→ **WRITTEN TASK**: Please reproduce the part of the material that opens with the line containing "work_id: 5907" and runs through the end of the material, substituting "every series" for "all series" and changing nothing else. Leave the pictures out of your answer.

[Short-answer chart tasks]
↓

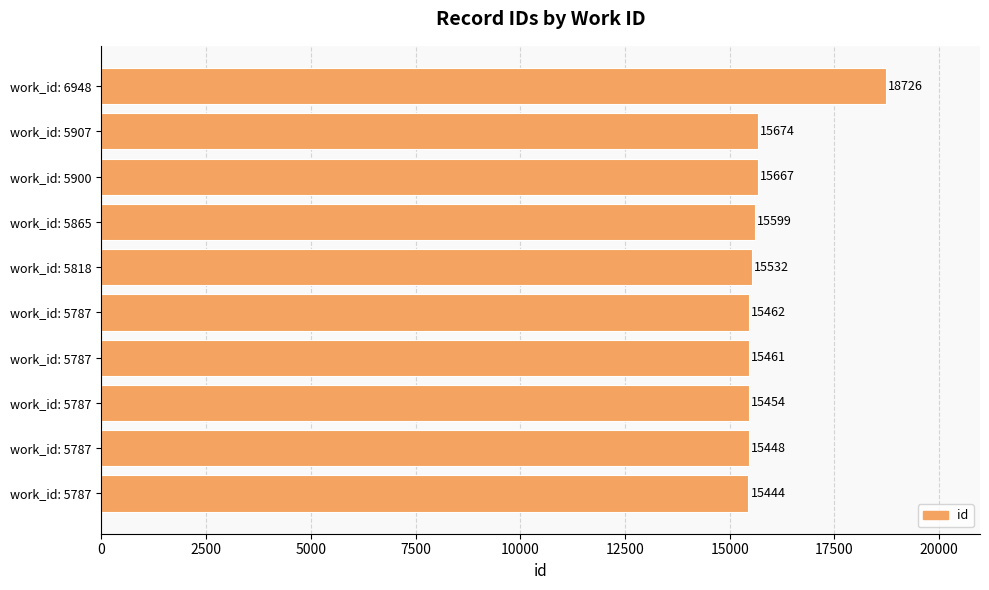

At which label is the value closest to 17085?

work_id: 5907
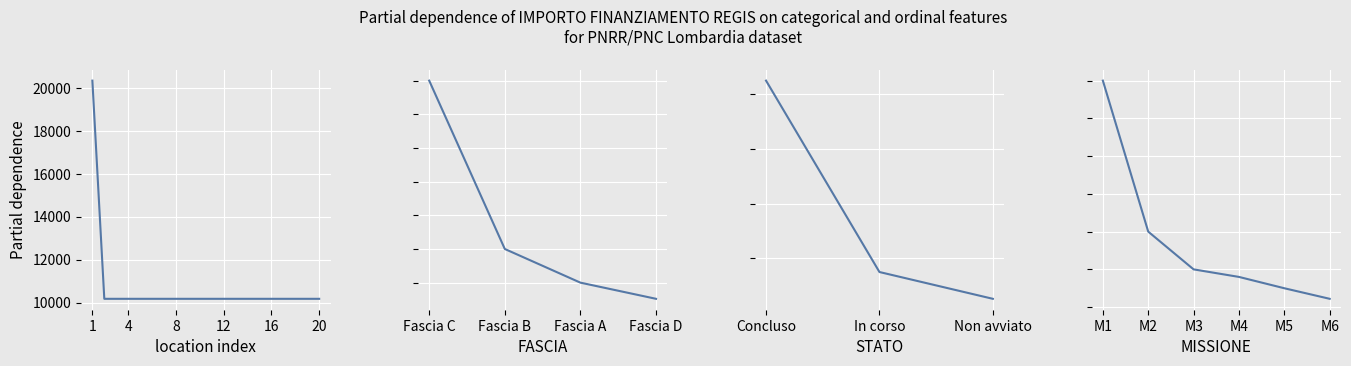

What is the value of the 17th point from the left?

10172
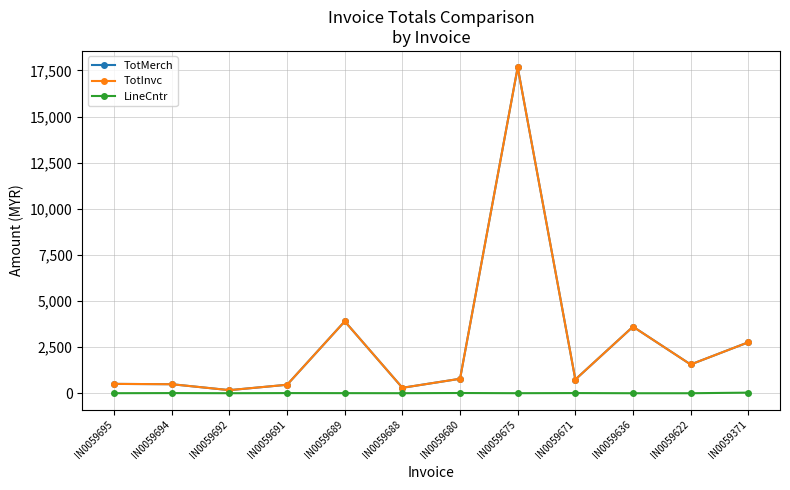

Reading left to right, list all the values displayed in this chart.

TotMerch: IN0059695=507.3	IN0059694=490.1	IN0059692=168.0	IN0059691=460.8	IN0059689=3899.6	IN0059688=295.9	IN0059680=785.1	IN0059675=17676.0	IN0059671=744.2	IN0059636=3609.6	IN0059622=1560.0	IN0059371=2763.1
TotInvc: IN0059695=507.3	IN0059694=490.1	IN0059692=168.0	IN0059691=460.8	IN0059689=3899.6	IN0059688=295.9	IN0059680=785.1	IN0059675=17676.0	IN0059671=744.2	IN0059636=3609.6	IN0059622=1560.0	IN0059371=2763.1
LineCntr: IN0059695=3.0	IN0059694=9.0	IN0059692=2.0	IN0059691=9.0	IN0059689=6.0	IN0059688=3.0	IN0059680=13.0	IN0059675=3.0	IN0059671=10.0	IN0059636=1.0	IN0059622=1.0	IN0059371=33.0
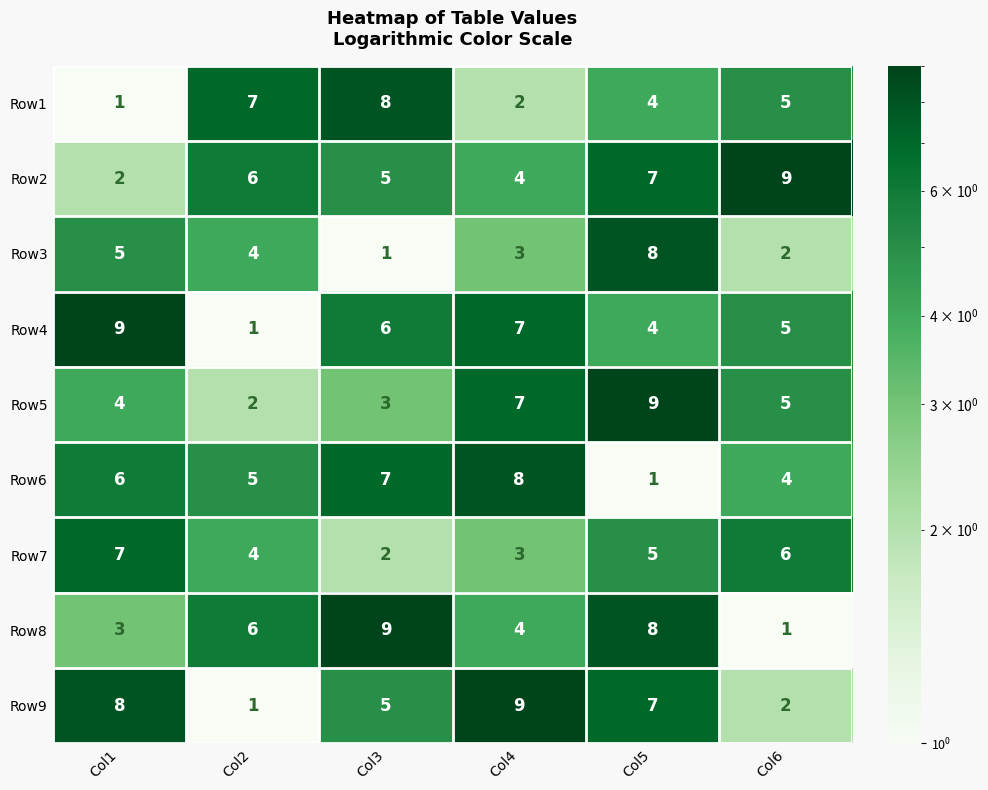

What is the total value across all series at Col4?

47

↑

→ **RESPONSE TO THIS EXERCISE**:
work_id: 5907

What is the value of the 17th point from the left?

10172

Reading left to right, list all the values displayed in this chart.

TotMerch: IN0059695=507.3	IN0059694=490.1	IN0059692=168.0	IN0059691=460.8	IN0059689=3899.6	IN0059688=295.9	IN0059680=785.1	IN0059675=17676.0	IN0059671=744.2	IN0059636=3609.6	IN0059622=1560.0	IN0059371=2763.1
TotInvc: IN0059695=507.3	IN0059694=490.1	IN0059692=168.0	IN0059691=460.8	IN0059689=3899.6	IN0059688=295.9	IN0059680=785.1	IN0059675=17676.0	IN0059671=744.2	IN0059636=3609.6	IN0059622=1560.0	IN0059371=2763.1
LineCntr: IN0059695=3.0	IN0059694=9.0	IN0059692=2.0	IN0059691=9.0	IN0059689=6.0	IN0059688=3.0	IN0059680=13.0	IN0059675=3.0	IN0059671=10.0	IN0059636=1.0	IN0059622=1.0	IN0059371=33.0

What is the total value across every series at Col4?

47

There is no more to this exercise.